Experimental Design Details
We conduct the randomized controlled online experiment to examine the causal effects of different AI decision-support settings—including AI explanations and AI uncertainty scores—on performance outcomes and users' perceived uncertainty. Participants will be recruited from the crowdworking platform Prolific. We will select a US-based sample for the experiment. Participants are randomly assigned to one of the four between-subjects treatment conditions. Consequently, participants either only received AI-generated recommendation, AI recommendations along with AI explanations, AI recommendations along with AI certainty scores, or AI recommendations along with AI explanations and AI certainty scores. This design aims to isolate and assess the impact of AI explanations and AI certainty scores on decision performance and user perceptions.
The online experiment employs a between-subjects design, i.e., each subject participates in exactly one of the four treatments. Subjects are aware of the treatment conditions they are receiving, but they do not know that it is a treatment, nor do they know about the other treatments. Treatments are randomized at the individual subject level.

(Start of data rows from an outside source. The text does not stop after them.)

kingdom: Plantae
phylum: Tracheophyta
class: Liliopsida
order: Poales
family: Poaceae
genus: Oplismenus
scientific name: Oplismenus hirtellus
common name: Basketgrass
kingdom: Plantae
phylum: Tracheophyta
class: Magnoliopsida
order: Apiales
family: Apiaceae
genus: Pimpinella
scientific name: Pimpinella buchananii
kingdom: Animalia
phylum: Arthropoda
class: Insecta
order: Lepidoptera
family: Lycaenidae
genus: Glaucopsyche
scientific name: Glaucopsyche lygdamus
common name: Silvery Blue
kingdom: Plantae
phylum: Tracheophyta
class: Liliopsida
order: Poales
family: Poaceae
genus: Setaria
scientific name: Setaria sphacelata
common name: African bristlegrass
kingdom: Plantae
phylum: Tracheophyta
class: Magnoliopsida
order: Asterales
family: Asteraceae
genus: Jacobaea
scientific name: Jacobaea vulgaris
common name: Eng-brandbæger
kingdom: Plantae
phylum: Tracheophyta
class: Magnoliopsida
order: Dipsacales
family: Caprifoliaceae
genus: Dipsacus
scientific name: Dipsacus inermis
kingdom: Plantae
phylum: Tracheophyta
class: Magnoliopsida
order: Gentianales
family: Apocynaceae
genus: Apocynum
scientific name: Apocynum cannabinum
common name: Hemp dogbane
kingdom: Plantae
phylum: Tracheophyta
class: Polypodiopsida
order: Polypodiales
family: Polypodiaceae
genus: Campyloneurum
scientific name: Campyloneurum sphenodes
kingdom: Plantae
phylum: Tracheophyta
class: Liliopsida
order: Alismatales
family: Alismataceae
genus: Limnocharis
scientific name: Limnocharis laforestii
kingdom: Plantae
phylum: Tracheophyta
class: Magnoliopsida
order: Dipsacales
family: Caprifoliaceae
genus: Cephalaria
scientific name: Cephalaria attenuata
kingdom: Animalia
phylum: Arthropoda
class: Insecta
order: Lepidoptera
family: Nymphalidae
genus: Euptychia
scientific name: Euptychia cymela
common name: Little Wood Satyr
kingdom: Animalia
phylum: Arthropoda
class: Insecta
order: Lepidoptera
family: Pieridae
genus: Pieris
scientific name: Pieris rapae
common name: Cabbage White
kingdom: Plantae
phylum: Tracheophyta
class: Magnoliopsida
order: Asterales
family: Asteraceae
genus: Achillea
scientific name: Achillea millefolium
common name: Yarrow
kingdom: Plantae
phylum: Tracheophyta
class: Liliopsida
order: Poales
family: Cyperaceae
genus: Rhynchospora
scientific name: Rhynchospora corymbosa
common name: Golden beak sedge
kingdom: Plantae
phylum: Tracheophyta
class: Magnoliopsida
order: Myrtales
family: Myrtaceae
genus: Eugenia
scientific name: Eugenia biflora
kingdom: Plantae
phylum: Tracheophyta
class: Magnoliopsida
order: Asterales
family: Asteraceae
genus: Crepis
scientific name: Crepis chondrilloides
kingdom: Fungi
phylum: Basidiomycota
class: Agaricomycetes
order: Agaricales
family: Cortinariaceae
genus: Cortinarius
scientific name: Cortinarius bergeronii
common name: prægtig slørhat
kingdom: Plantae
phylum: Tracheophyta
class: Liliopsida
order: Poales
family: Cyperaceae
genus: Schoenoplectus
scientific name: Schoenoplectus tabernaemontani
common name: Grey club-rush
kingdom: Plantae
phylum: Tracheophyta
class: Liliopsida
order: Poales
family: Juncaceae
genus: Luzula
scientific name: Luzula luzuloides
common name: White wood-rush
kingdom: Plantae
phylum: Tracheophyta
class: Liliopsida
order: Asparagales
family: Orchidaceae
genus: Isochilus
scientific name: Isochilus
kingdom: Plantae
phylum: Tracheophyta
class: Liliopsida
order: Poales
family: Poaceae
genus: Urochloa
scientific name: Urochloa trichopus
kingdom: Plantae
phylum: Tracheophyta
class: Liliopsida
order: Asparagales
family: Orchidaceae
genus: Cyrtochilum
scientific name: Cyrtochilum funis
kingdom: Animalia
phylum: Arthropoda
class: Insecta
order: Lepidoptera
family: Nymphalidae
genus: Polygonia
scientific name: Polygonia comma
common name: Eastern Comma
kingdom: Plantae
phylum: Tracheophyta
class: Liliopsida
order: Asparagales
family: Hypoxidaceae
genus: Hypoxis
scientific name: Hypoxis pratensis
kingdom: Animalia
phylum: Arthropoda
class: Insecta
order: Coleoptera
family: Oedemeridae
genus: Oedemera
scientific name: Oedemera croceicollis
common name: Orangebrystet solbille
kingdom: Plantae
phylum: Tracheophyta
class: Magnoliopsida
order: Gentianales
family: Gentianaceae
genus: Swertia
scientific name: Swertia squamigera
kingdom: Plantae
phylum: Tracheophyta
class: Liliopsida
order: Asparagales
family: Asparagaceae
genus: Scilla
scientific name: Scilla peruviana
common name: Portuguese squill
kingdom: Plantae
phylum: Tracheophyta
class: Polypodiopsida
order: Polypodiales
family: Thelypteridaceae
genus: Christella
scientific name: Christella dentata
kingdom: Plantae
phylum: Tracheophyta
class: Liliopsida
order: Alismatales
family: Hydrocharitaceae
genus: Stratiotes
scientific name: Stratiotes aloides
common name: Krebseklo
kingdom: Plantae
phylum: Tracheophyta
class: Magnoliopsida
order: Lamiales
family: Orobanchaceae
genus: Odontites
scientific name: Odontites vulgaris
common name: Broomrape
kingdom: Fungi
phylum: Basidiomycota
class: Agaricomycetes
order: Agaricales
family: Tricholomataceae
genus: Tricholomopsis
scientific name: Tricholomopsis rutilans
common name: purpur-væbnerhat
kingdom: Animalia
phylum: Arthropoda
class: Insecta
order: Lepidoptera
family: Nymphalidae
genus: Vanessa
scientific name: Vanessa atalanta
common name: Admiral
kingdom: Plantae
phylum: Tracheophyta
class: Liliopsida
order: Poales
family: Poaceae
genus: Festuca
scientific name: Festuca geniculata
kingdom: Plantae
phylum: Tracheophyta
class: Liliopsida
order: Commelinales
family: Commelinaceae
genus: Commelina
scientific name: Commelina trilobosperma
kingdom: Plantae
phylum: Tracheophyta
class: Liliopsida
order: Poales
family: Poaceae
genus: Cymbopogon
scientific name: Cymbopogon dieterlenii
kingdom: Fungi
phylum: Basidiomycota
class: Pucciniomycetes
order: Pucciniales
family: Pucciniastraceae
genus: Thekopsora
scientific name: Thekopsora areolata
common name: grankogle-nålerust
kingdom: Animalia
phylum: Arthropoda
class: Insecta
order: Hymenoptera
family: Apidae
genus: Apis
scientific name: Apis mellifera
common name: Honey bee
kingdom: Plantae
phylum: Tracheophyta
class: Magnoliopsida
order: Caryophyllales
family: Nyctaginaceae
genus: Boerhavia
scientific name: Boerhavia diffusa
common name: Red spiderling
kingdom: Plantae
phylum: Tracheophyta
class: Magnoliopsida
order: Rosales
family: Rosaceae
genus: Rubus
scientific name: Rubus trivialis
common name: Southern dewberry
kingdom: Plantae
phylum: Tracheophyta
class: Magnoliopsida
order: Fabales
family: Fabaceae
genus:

Participants in the experiment have to complete a series of credit score classification tasks. Participants are given applicants' credit-related information, and their goal is to predict the correct credit score category as one of three classes: Poor, Standard, or Good. The experimental task is based on a credit scoring dataset from the online platform Kaggle. For the experiment, we randomly selected 36 instances from the dataset that are displayed to the participants, while ensuring a balanced set of takes in terms of credit scores (good, standard, poor) and difficulty as indicated by AI certainty scores (low and high certainty). In addition, the accuracy of the AI predictions is the same in all phases and reflects the overall accuracy of the AI system (about 71 %). The selected instances are the same for each treatment but are randomized in their order within each phase to avoid order effects.
To assist participants to make accurate classifications, they are presented with six key characteristics of each applicant. These include: Age, Annual Income, Number of Credit Cards, Interest Rate on Credit Card(s), Outstanding Debt, and Occupation. Their objective is to accurately predict the credit score of each applicant according to the ground truth in the original dataset. Participants receive a fixed participation fee of £3.00 and a bonus payment of £0.15 for each correctly classified applicant. Accordingly, total compensation ranges from a minimum of 3.00 to a maximum of £8.40. Based on findings from the pilot study, the experimental session is expected to last about 30 minutes.
To maintain the quality and validity of the data, iterative recruiting will be implemented based on participants’ performance on attention checks. If a participant fails an attention check, additional participants will be recruited to replace them. This iterative approach ensures that the final sample consists of high-quality data while adhering to the study's pre-defined inclusion criteria and timeline. Recruitment for replacements will be conducted promptly to minimize delays and maintain a consistent data collection process.
If a subject does not complete the experiment, it will be excluded from the analysis. Subjects with missing data will also be excluded, as this indicates a technical error occurring for them during the experiment.